Ne kadar büyüme ve kur o kadar ithalat
Dün Hasan Ersel Açık Radyo'daki ekonomi sohbetinde "Dış ticaret açığını ve ithalatı artıran asıl etken büyümedir. Kurun seviyesi önemlidir ama iç talep artışı daha önemlidir" dedi. Ercan Kumcu da Hürriyet'te "Gelinen kontada iç talep artışını yavaşlatıcı önlemler almak kaçınılmazdır" diye yazdı. Biz de, kurlardaki hareketlenmenin yararlı tarafına dikkat çekmiş ve ithalatı yavaşlatacak bir dolar artışının ekonomide taşları biraz daha yerine oturtacağını belirtmiştik.

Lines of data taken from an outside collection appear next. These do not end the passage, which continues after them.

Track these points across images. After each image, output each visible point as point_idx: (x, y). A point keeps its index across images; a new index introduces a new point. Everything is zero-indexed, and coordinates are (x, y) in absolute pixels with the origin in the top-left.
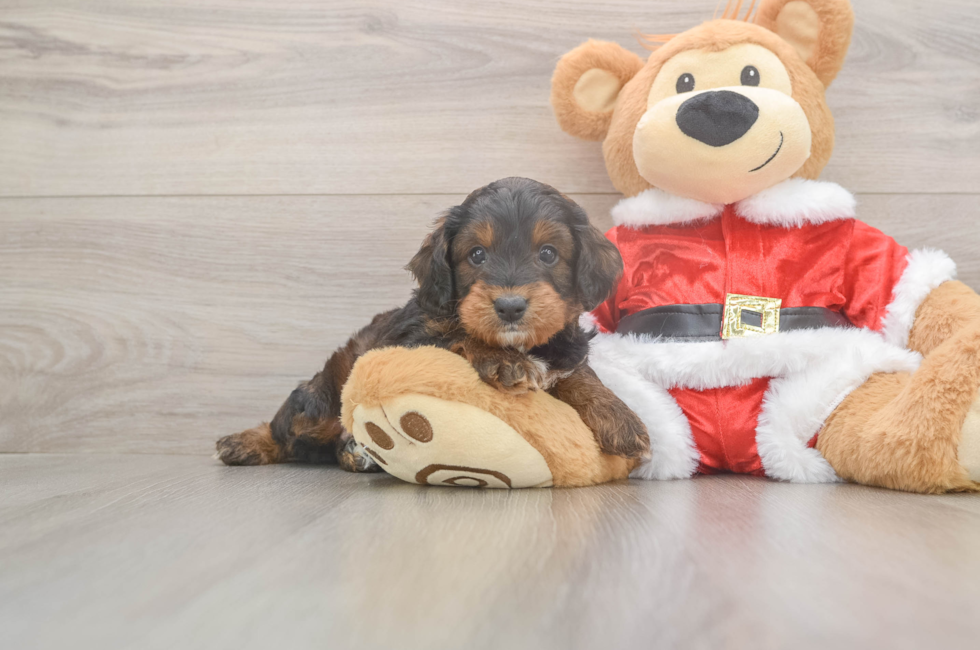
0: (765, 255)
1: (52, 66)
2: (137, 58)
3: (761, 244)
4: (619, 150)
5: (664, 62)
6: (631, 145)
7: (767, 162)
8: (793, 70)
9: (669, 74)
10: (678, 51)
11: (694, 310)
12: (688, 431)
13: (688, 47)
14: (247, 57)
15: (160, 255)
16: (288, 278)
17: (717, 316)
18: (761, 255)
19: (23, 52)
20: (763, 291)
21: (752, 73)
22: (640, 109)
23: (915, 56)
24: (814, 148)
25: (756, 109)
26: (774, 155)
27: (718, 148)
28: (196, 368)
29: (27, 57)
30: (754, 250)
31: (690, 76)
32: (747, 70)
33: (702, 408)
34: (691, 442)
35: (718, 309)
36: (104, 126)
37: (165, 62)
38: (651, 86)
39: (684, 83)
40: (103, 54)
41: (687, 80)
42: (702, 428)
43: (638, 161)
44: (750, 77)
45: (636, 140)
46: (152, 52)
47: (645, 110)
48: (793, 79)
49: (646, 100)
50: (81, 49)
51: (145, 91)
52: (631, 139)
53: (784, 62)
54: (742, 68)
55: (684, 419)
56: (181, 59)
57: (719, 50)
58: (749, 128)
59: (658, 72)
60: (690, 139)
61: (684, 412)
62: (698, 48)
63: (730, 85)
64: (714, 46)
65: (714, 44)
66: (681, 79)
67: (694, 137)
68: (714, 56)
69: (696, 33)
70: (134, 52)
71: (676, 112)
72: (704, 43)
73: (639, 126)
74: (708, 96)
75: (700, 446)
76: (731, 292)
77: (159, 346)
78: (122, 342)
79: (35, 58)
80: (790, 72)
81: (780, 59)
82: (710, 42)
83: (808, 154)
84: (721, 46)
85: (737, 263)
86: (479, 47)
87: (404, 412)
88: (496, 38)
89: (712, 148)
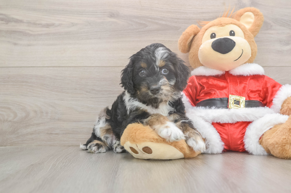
1: (11, 26)
2: (39, 24)
9: (208, 33)
14: (73, 25)
15: (47, 85)
16: (87, 92)
19: (3, 22)
20: (240, 94)
23: (271, 26)
28: (58, 120)
29: (4, 23)
33: (224, 131)
36: (29, 45)
37: (48, 26)
38: (203, 37)
40: (28, 23)
42: (224, 137)
45: (199, 53)
46: (43, 22)
47: (201, 44)
50: (21, 21)
51: (42, 35)
52: (198, 52)
56: (53, 25)
58: (233, 48)
62: (217, 26)
63: (226, 36)
69: (216, 21)
70: (38, 22)
72: (218, 24)
73: (200, 48)
74: (221, 39)
77: (47, 113)
78: (35, 112)
79: (6, 24)
80: (244, 32)
86: (144, 22)
87: (144, 146)
88: (149, 20)
89: (222, 54)
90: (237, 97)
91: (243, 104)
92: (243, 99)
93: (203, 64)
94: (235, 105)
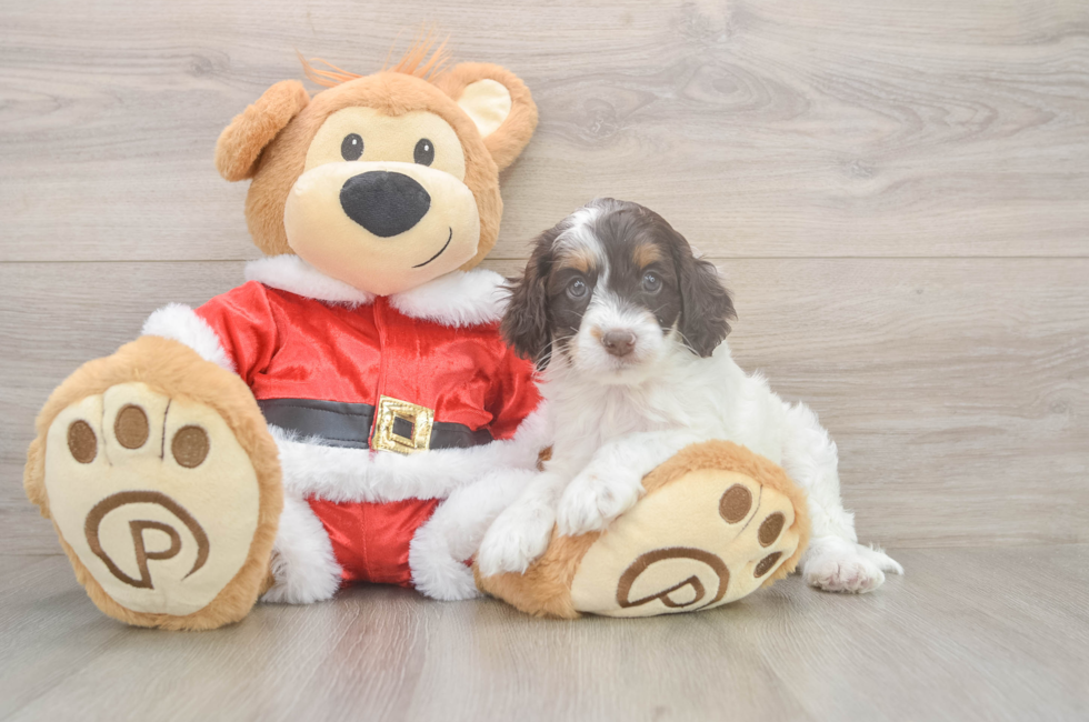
0: (421, 354)
3: (418, 341)
4: (265, 206)
5: (330, 113)
6: (282, 204)
7: (432, 259)
8: (470, 149)
10: (348, 104)
11: (340, 409)
12: (328, 546)
13: (360, 103)
17: (365, 419)
18: (418, 354)
21: (427, 148)
22: (297, 164)
24: (481, 244)
25: (428, 198)
26: (442, 251)
27: (382, 239)
30: (411, 347)
31: (359, 140)
32: (423, 142)
34: (331, 557)
35: (367, 411)
39: (351, 147)
41: (354, 142)
42: (343, 542)
43: (290, 230)
44: (424, 153)
48: (468, 159)
49: (305, 154)
53: (461, 140)
54: (417, 140)
55: (325, 534)
57: (395, 115)
58: (419, 221)
59: (322, 123)
60: (353, 223)
61: (325, 527)
63: (403, 160)
64: (389, 108)
65: (389, 106)
66: (348, 139)
67: (357, 222)
68: (388, 120)
71: (341, 187)
75: (340, 560)
76: (385, 394)
81: (457, 134)
82: (386, 102)
83: (475, 252)
84: (396, 112)
85: (393, 361)
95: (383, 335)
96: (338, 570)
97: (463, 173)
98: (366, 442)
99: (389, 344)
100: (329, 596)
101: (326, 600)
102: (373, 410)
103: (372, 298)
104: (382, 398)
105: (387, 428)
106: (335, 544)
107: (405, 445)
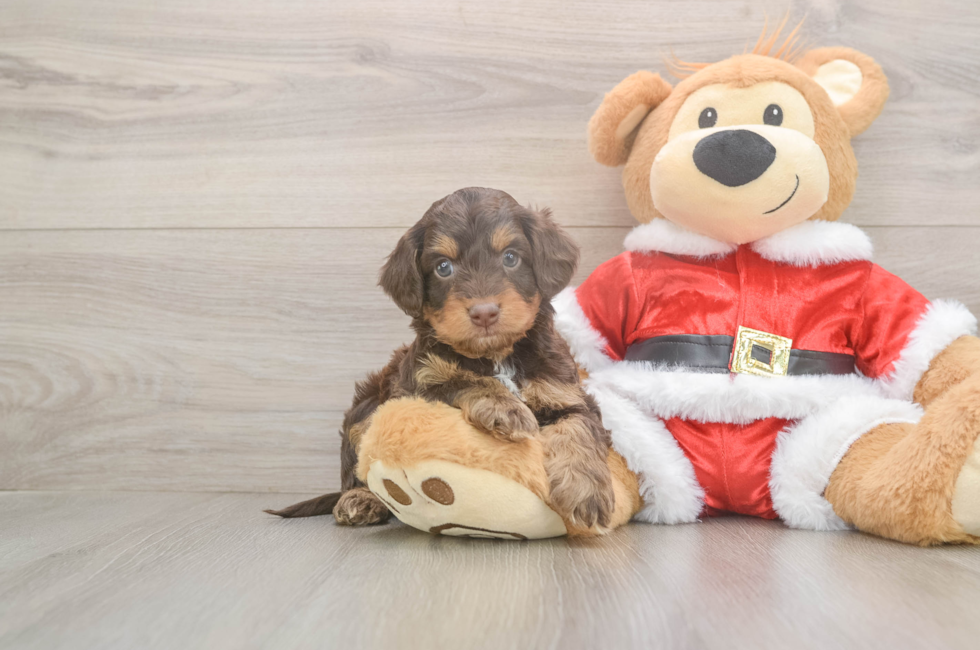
0: (778, 292)
3: (776, 281)
4: (637, 180)
5: (689, 94)
6: (649, 175)
7: (782, 205)
8: (817, 111)
9: (693, 107)
10: (704, 84)
11: (703, 341)
12: (690, 467)
13: (714, 81)
17: (727, 348)
18: (775, 292)
20: (777, 329)
21: (775, 112)
22: (661, 139)
24: (833, 193)
25: (773, 150)
26: (790, 198)
27: (732, 188)
30: (769, 286)
31: (713, 111)
32: (771, 108)
33: (708, 450)
34: (692, 481)
35: (729, 342)
38: (674, 117)
39: (707, 118)
41: (709, 114)
42: (707, 469)
43: (654, 193)
44: (773, 116)
47: (666, 142)
48: (816, 120)
49: (668, 131)
52: (650, 169)
53: (809, 103)
54: (766, 106)
57: (745, 86)
58: (765, 170)
59: (683, 103)
60: (706, 177)
62: (724, 83)
63: (753, 123)
64: (741, 82)
65: (740, 80)
66: (704, 113)
67: (709, 175)
68: (739, 92)
69: (724, 67)
71: (693, 148)
72: (730, 78)
73: (658, 158)
74: (725, 134)
75: (702, 484)
76: (743, 325)
80: (815, 114)
81: (806, 99)
82: (737, 77)
83: (825, 199)
84: (747, 84)
85: (750, 297)
86: (474, 78)
87: (427, 477)
88: (490, 69)
89: (727, 188)
90: (764, 338)
91: (781, 362)
92: (782, 346)
93: (663, 213)
94: (754, 361)
95: (743, 276)
96: (701, 493)
97: (812, 131)
98: (726, 367)
99: (748, 282)
100: (693, 518)
101: (690, 523)
102: (733, 340)
103: (736, 248)
104: (741, 328)
105: (747, 355)
106: (698, 470)
107: (765, 369)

Son beş yılın söylediği Bitişikteki tabloda son beş yılın kur, büyüme ve ithalat verileri üçer aylık dönemler itibariyle yer alıyor. 1999'da kur artmış, deprem ve Rusya Krizi'nin etkilerinden dolayı ekonomi yüzde 6.1 küçülmüş. İthalat ise yüzde 11.4 azalmış. 2000 yılı kurun tutulduğu ve yüzde 39'luk enflasyon yanında yüzde 24.3 düzeyinde artabildiği bir yıl. Büyüme yüzde 6.3'e çıkınca ithalattaki artış yüzde 34'e varmış. 2001 kriz yılı. Ekonomi yüzde 9.5 küçülmüş. Dolar yüzde 115.3 artmış. Bunu ithalatın yüzde 24 azalması izlemiş. Birinci çeyrekte devalüasyonla büyüme ve ithalat da eksiye geçmiş. 2002'de yüzde 7.8 büyümeyi ve doların yüzde 13.3 artışını, ithalattaki yüzde 24.5'luk artış izlemiş. İthalat, büyüme ve dolar kuru tam olarak 2. çeyrekte artıya geçmiş. 2003'de dolar kurunun yüzde 15 düşmesi ve büyümenin yüzde 5.9'a varması ithalatı yüzde 33.3 artırdı. 2004'ün ilk çeyreğinde ithalatın yüzde 40 artması bekleniyor. Bütün bunlardan çıkan sonuç, "Ne kadar büyüme ve düşük kur, o kadar ithalat artışı"nın olduğudur. Ya kur, ya tüketim Dolayısıyla sorun eğer dış ticaret açığı ve cari açık ise bunun çarelerinden biri kur seviyesinin yükselmesi, diğeri de büyümenin kontrol altına alınmasıdır. Gelinen aşamada talihsizlik ise enflasyonun mayıs ayından sonra, baz etkisinden dolayı, biraz yükselebileceği ihtimalinin bulunmasıdır. Tam bu sırada kurların enflasyonu artırıcı etkisi devreye girerse, enflasyon düşüşünü zorlaştırabilir. Yani kur artarsa enflasyonu artıracak, artmazsa ithalat büyümesini sürdürecek. Bunun dışında ithalatı dizginleyecek tek araç kalıyor: Ekonominin veya iç tüketimin yavaşlatılması. Bu durumda şu soru ortaya çıkıyor: İç tüketim ne zaman artmıştı ki?